Intervention de Olivier Falorni

Réunion du mercredi 29 mars 2023 à 9h30
Commission des affaires sociales

Photo issue du site de l'Assemblée nationale ou de WikipediaOlivier Falorni, président de la mission d'évaluation :

Un grand nombre des interventions ont évoqué la sédation profonde et continue maintenue jusqu'au décès. C'est fort logique dans la mesure où elle constitue la grande nouveauté de la loi. En réalité, la loi Leonetti de 2005 avait déjà intégré les directives anticipées et la personne de confiance. Elle avait aussi affirmé le refus de l'obstination déraisonnable et l'accès aux soins palliatifs pour tous.

La nouveauté de 2016 correspondait à la sédation profonde et continue maintenue jusqu'au décès, qui pouvait être parfois pratiquée en complément des sédations proportionnées. Cette question est au cœur des enjeux car la procédure est source d'interrogations. Nous n'avons pas accès à certains chiffres. En effet, nous sommes incapables de déterminer combien de sédations profondes et continues maintenues jusqu'au décès sont pratiquées parce que cet acte n'est pas codifié. Nous travaillons sur la base d'éléments déclaratifs qui dessinent une tendance : cette sédation profonde et continue maintenue jusqu'au décès serait très peu répandue. Deux raisons ont été fournies pour l'expliquer. Elles recouvrent en partie les deux analyses de la loi : il s'agirait d'un « trésor national » selon le docteur Claire Fourcade ; le professeur Martine Lombard estime la loi inappliquée car inapplicable.

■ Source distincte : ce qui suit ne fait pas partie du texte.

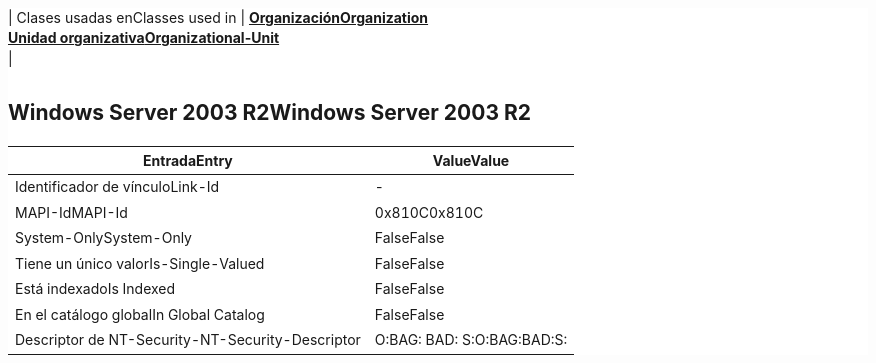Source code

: | <span data-ttu-id="63c2f-217">Clases usadas en</span><span class="sxs-lookup"><span data-stu-id="63c2f-217">Classes used in</span></span>        | [<span data-ttu-id="63c2f-218">**Organización**</span><span class="sxs-lookup"><span data-stu-id="63c2f-218">**Organization**</span></span>](c-organization.md)<br/> [<span data-ttu-id="63c2f-219">**Unidad organizativa**</span><span class="sxs-lookup"><span data-stu-id="63c2f-219">**Organizational-Unit**</span></span>](c-organizationalunit.md)<br/> |



## <a name="windows-server-2003-r2"></a><span data-ttu-id="63c2f-220">Windows Server 2003 R2</span><span class="sxs-lookup"><span data-stu-id="63c2f-220">Windows Server 2003 R2</span></span>



| <span data-ttu-id="63c2f-221">Entrada</span><span class="sxs-lookup"><span data-stu-id="63c2f-221">Entry</span></span> | <span data-ttu-id="63c2f-222">Value</span><span class="sxs-lookup"><span data-stu-id="63c2f-222">Value</span></span> |
|------------------------|-------------------------------------------------------------------------------------------------------------------------------------------------------------------------------------------------------------------------------------------------------------------------------------------------------------------------------------------------------------------------|
| <span data-ttu-id="63c2f-223">Identificador de vínculo</span><span class="sxs-lookup"><span data-stu-id="63c2f-223">Link-Id</span></span>                | \-                                                                                                                                                                                                                                                                                                                                                                      |
| <span data-ttu-id="63c2f-224">MAPI-Id</span><span class="sxs-lookup"><span data-stu-id="63c2f-224">MAPI-Id</span></span>                | <span data-ttu-id="63c2f-225">0x810C</span><span class="sxs-lookup"><span data-stu-id="63c2f-225">0x810C</span></span>                                                                                                                                                                                                                                                                                                                                                                  |
| <span data-ttu-id="63c2f-226">System-Only</span><span class="sxs-lookup"><span data-stu-id="63c2f-226">System-Only</span></span>            | <span data-ttu-id="63c2f-227">False</span><span class="sxs-lookup"><span data-stu-id="63c2f-227">False</span></span>                                                                                                                                                                                                                                                                                                                                                                   |
| <span data-ttu-id="63c2f-228">Tiene un único valor</span><span class="sxs-lookup"><span data-stu-id="63c2f-228">Is-Single-Valued</span></span>       | <span data-ttu-id="63c2f-229">False</span><span class="sxs-lookup"><span data-stu-id="63c2f-229">False</span></span>                                                                                                                                                                                                                                                                                                                                                                   |
| <span data-ttu-id="63c2f-230">Está indexado</span><span class="sxs-lookup"><span data-stu-id="63c2f-230">Is Indexed</span></span>             | <span data-ttu-id="63c2f-231">False</span><span class="sxs-lookup"><span data-stu-id="63c2f-231">False</span></span>                                                                                                                                                                                                                                                                                                                                                                   |
| <span data-ttu-id="63c2f-232">En el catálogo global</span><span class="sxs-lookup"><span data-stu-id="63c2f-232">In Global Catalog</span></span>      | <span data-ttu-id="63c2f-233">False</span><span class="sxs-lookup"><span data-stu-id="63c2f-233">False</span></span>                                                                                                                                                                                                                                                                                                                                                                   |
| <span data-ttu-id="63c2f-234">Descriptor de NT-Security-</span><span class="sxs-lookup"><span data-stu-id="63c2f-234">NT-Security-Descriptor</span></span> | <span data-ttu-id="63c2f-235">O:BAG: BAD: S:</span><span class="sxs-lookup"><span data-stu-id="63c2f-235">O:BAG:BAD:S:</span></span>                                                                                                                                                                                                                                                                                                                                                            |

Pour certains soignants, la sédation profonde et continue maintenue jusqu'au décès n'est pas forcément utile car les sédations proportionnées suffisent dans la majorité des cas. Je rappelle néanmoins que Jean Leonetti avait indiqué que « 12 % des malades hurlaient de douleur dans les hôpitaux parisiens ». Nous avons d'ailleurs repris cette formule dans le rapport.

Pour d'autres, la sédation n'est pas utilisée car elle pose un certain nombre de problèmes, dont celui de l'intentionnalité, c'est-à-dire cette limite ténue entre l'aide active à mourir et la sédation profonde et continue maintenue jusqu'au décès. Comme son nom l'indique, elle a vocation à être irréversible : le patient sédaté ne doit pas se réveiller. Or, c'est parfois arrivé selon les témoignages de soignants.

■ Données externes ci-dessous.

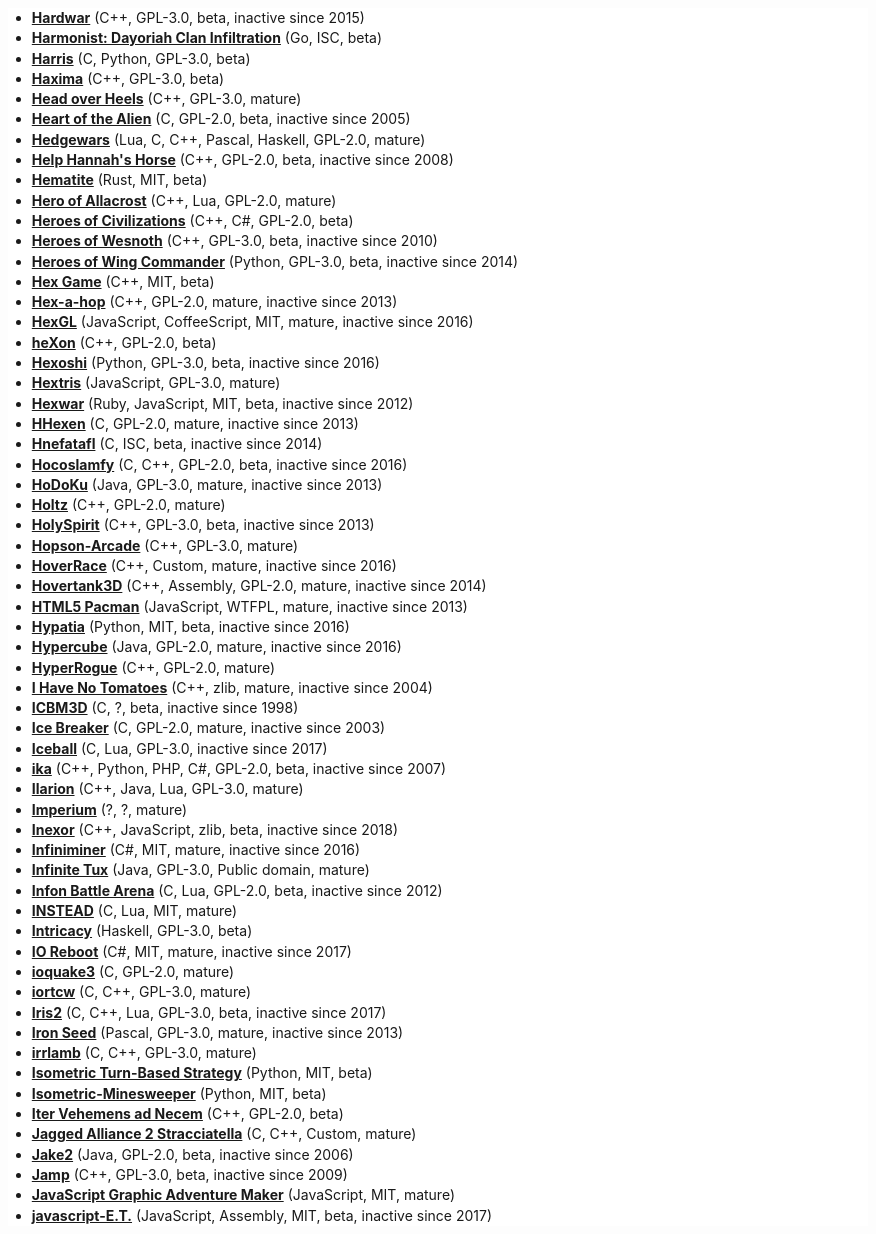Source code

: - **[Hardwar](../hardwar.md)** (C++, GPL-3.0, beta, inactive since 2015)
- **[Harmonist: Dayoriah Clan Infiltration](../harmonist_dayoriah_clan_infiltration.md)** (Go, ISC, beta)
- **[Harris](../harris.md)** (C, Python, GPL-3.0, beta)
- **[Haxima](../haxima.md)** (C++, GPL-3.0, beta)
- **[Head over Heels](../head_over_heels.md)** (C++, GPL-3.0, mature)
- **[Heart of the Alien](../heart_of_the_alien.md)** (C, GPL-2.0, beta, inactive since 2005)
- **[Hedgewars](../hedgewars.md)** (Lua, C, C++, Pascal, Haskell, GPL-2.0, mature)
- **[Help Hannah's Horse](../help_hannahs_horse.md)** (C++, GPL-2.0, beta, inactive since 2008)
- **[Hematite](../hematite.md)** (Rust, MIT, beta)
- **[Hero of Allacrost](../hero_of_allacrost.md)** (C++, Lua, GPL-2.0, mature)
- **[Heroes of Civilizations](../heroes_of_civilizations.md)** (C++, C#, GPL-2.0, beta)
- **[Heroes of Wesnoth](../heroes_of_wesnoth.md)** (C++, GPL-3.0, beta, inactive since 2010)
- **[Heroes of Wing Commander](../heroes_of_wing_commander.md)** (Python, GPL-3.0, beta, inactive since 2014)
- **[Hex Game](../hex_game.md)** (C++, MIT, beta)
- **[Hex-a-hop](../hex-a-hop.md)** (C++, GPL-2.0, mature, inactive since 2013)
- **[HexGL](../hexgl.md)** (JavaScript, CoffeeScript, MIT, mature, inactive since 2016)
- **[heXon](../hexon.md)** (C++, GPL-2.0, beta)
- **[Hexoshi](../hexoshi.md)** (Python, GPL-3.0, beta, inactive since 2016)
- **[Hextris](../hextris.md)** (JavaScript, GPL-3.0, mature)
- **[Hexwar](../hexwar.md)** (Ruby, JavaScript, MIT, beta, inactive since 2012)
- **[HHexen](../hhexen.md)** (C, GPL-2.0, mature, inactive since 2013)
- **[Hnefatafl](../hnefatafl.md)** (C, ISC, beta, inactive since 2014)
- **[Hocoslamfy](../hocoslamfy.md)** (C, C++, GPL-2.0, beta, inactive since 2016)
- **[HoDoKu](../hodoku.md)** (Java, GPL-3.0, mature, inactive since 2013)
- **[Holtz](../holtz.md)** (C++, GPL-2.0, mature)
- **[HolySpirit](../holyspirit.md)** (C++, GPL-3.0, beta, inactive since 2013)
- **[Hopson-Arcade](../hopson-arcade.md)** (C++, GPL-3.0, mature)
- **[HoverRace](../hoverrace.md)** (C++, Custom, mature, inactive since 2016)
- **[Hovertank3D](../hovertank3d.md)** (C++, Assembly, GPL-2.0, mature, inactive since 2014)
- **[HTML5 Pacman](../html5_pacman.md)** (JavaScript, WTFPL, mature, inactive since 2013)
- **[Hypatia](../hypatia.md)** (Python, MIT, beta, inactive since 2016)
- **[Hypercube](../hypercube.md)** (Java, GPL-2.0, mature, inactive since 2016)
- **[HyperRogue](../hyperrogue.md)** (C++, GPL-2.0, mature)
- **[I Have No Tomatoes](../i_have_no_tomatoes.md)** (C++, zlib, mature, inactive since 2004)
- **[ICBM3D](../icbm3d.md)** (C, ?, beta, inactive since 1998)
- **[Ice Breaker](../ice_breaker.md)** (C, GPL-2.0, mature, inactive since 2003)
- **[Iceball](../iceball.md)** (C, Lua, GPL-3.0, inactive since 2017)
- **[ika](../ika.md)** (C++, Python, PHP, C#, GPL-2.0, beta, inactive since 2007)
- **[Ilarion](../ilarion.md)** (C++, Java, Lua, GPL-3.0, mature)
- **[Imperium](../imperium.md)** (?, ?, mature)
- **[Inexor](../inexor.md)** (C++, JavaScript, zlib, beta, inactive since 2018)
- **[Infiniminer](../infiniminer.md)** (C#, MIT, mature, inactive since 2016)
- **[Infinite Tux](../infinite_tux.md)** (Java, GPL-3.0, Public domain, mature)
- **[Infon Battle Arena](../infon_battle_arena.md)** (C, Lua, GPL-2.0, beta, inactive since 2012)
- **[INSTEAD](../instead.md)** (C, Lua, MIT, mature)
- **[Intricacy](../intricacy.md)** (Haskell, GPL-3.0, beta)
- **[IO Reboot](../io_reboot.md)** (C#, MIT, mature, inactive since 2017)
- **[ioquake3](../ioquake3.md)** (C, GPL-2.0, mature)
- **[iortcw](../iortcw.md)** (C, C++, GPL-3.0, mature)
- **[Iris2](../iris2.md)** (C, C++, Lua, GPL-3.0, beta, inactive since 2017)
- **[Iron Seed](../iron_seed.md)** (Pascal, GPL-3.0, mature, inactive since 2013)
- **[irrlamb](../irrlamb.md)** (C, C++, GPL-3.0, mature)
- **[Isometric Turn-Based Strategy](../isometric_turn-based_strategy.md)** (Python, MIT, beta)
- **[Isometric-Minesweeper](../isometric-minesweeper.md)** (Python, MIT, beta)
- **[Iter Vehemens ad Necem](../iter_vehemens_ad_necem.md)** (C++, GPL-2.0, beta)
- **[Jagged Alliance 2 Stracciatella](../jagged_alliance_2_stracciatella.md)** (C, C++, Custom, mature)
- **[Jake2](../jake2.md)** (Java, GPL-2.0, beta, inactive since 2006)
- **[Jamp](../jamp.md)** (C++, GPL-3.0, beta, inactive since 2009)
- **[JavaScript Graphic Adventure Maker](../javascript_graphic_adventure_maker.md)** (JavaScript, MIT, mature)
- **[javascript-E.T.](../javascript-et.md)** (JavaScript, Assembly, MIT, beta, inactive since 2017)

En outre, la sédation profonde et continue maintenue jusqu'au décès est quasiment impossible à domicile alors même que ce droit est inscrit dans la loi Claeys-Leonetti. La question de la maîtrise du temps est également source d'inquiétude pour les soignants : lorsque l'on plonge un patient dans la sédation profonde et continue, on ignore combien de temps cela va durer. Nous avons recueilli le témoignage d'un réanimateur en néonatalogie qui avait plongé un nourrisson en sédation profonde et continue... Celle-ci avait duré plus longtemps qu'il ne l'avait prévu.

Par ailleurs, la loi elle-même impose une limitation de l'accès à la sédation profonde et continue maintenue jusqu'au décès : elle ne doit intervenir que si le pronostic est engagé à court terme, c'est-à-dire après quelques heures ou quelques jours. Deux évaluations – qui n'étaient pas le fait de parlementaires – ont été conduites en 2018, de manière trop précoce. L'Igas prônait la codification de la sédation profonde et continue maintenue jusqu'au décès, qui n'est toujours pas advenue. Le Conseil d'État, qui n'a pas l'habitude d'exprimer un jugement éthique, avait évoqué « ce malade qui n'en finit pas de mourir ».

Nous nous interrogeons sur le non-recours à ce dispositif, qui peut être interprété de deux manières. Nous ne nous positionnons pas. Mais j'ai un avis personnel sur la question.